Advanced Applications of Soft Matter
Actuators for Soft Robotics
Actuators are materials that can move, similar to artificial muscles. In traditional robotics, movement is generated by motors. In order to develop soft robotics, a new method is required that can allow for quick, strong, repeatable motions, but does not require high modulus materials, such as metals. We have developed a method whereby a stiff fabric interphase provides mechanical support for silicone elastomer and polyampholyte hydrogel surface layers.

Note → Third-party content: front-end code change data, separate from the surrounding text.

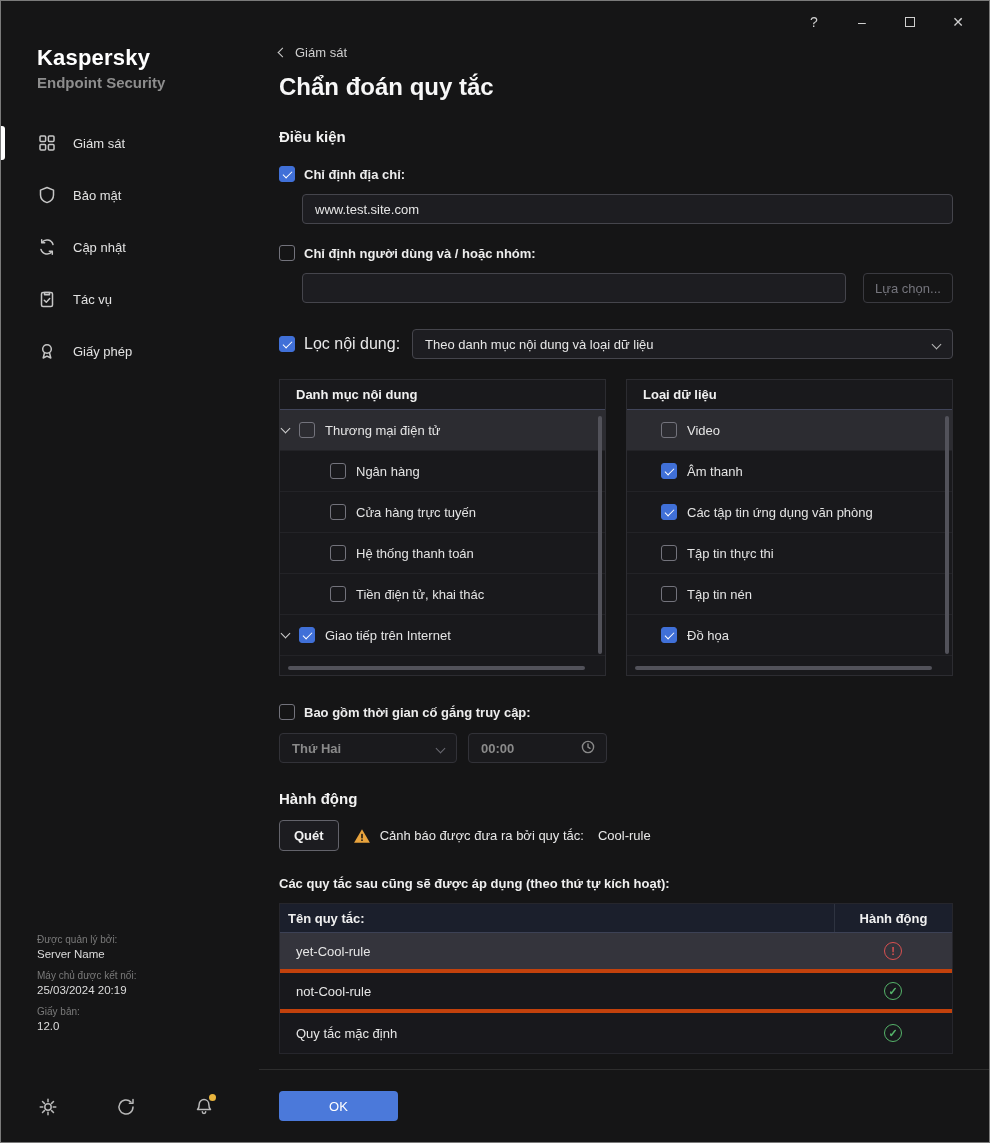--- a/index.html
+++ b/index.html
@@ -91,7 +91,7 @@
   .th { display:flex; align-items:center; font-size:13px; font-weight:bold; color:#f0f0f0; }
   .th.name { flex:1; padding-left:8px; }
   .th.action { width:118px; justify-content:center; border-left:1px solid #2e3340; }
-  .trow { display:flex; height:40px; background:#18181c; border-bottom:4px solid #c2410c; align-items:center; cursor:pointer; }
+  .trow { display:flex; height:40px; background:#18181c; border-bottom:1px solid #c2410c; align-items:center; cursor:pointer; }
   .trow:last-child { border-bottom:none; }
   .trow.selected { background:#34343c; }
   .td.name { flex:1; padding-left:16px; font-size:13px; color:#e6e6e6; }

By preferentially swelling or deswelling one of these layers, we can enable controlled, cyclable movement.
Hubbard, A. M.; Cui, W.; Huang, Y.; Takahashi, R.; Dickey, M. D.; Genzer, J.; King, D. R.*; Gong, J. P. “Hydrogel/Elastomer Laminates Bonded via Fabric Interphases for Stimuli-Responsive Actuators.” Matter (Cell Press) 2019, 1 (3): 674–689.
Hydrogels as Synthetic Biomaterials
Biomaterials have some specific mechanical properties that are extremely difficult to achieve in synthetic materials, such as high strength and toughness and high fatigue resistance, all while maintaining a highly hydrated state. It is not possible to achieve all of these properties simultaneously in a homogenous material, and we therefore aim to utilize composite materials to achieve these properties. Beyond just mechanical response, synthetic biomaterials must be able to integrate well within the human body. They must be biocompatible, without causing immune system responses or rejection. Furthermore, they need to be able to integrate with already present biological tissues, either to improve healing, or to act as a permanent prosthetic.
Triphasic Living Hydrogels
The human body is incredibly complex, with important organ systems depending on liquid, solid, and gas inclusions. The circulatory system, controlled by the heart, pumps fluids to the entire body, enabling the active supply of nutrients based on feedback sensors, facilitating proper growth and healing. The skeletal system provides support and mechanical reinforcement for the entire body, allowing for smooth movement and protection from unintended impact. The respiratory system enables oxygen absorption and carbon dioxide release, controlling conditions for metabolic processes. From these examples, we see that these three states of matter work together to generate active materials to support human life: a single phase of matter is not able to perform all of these functions independently. To achieve an evolutionary step towards synthetic biomaterials, we must develop an architecture that can be expanded to support tri-phase (liquid, solid and gas) active materials while maintaining biocompatibility and robust mechanical performance.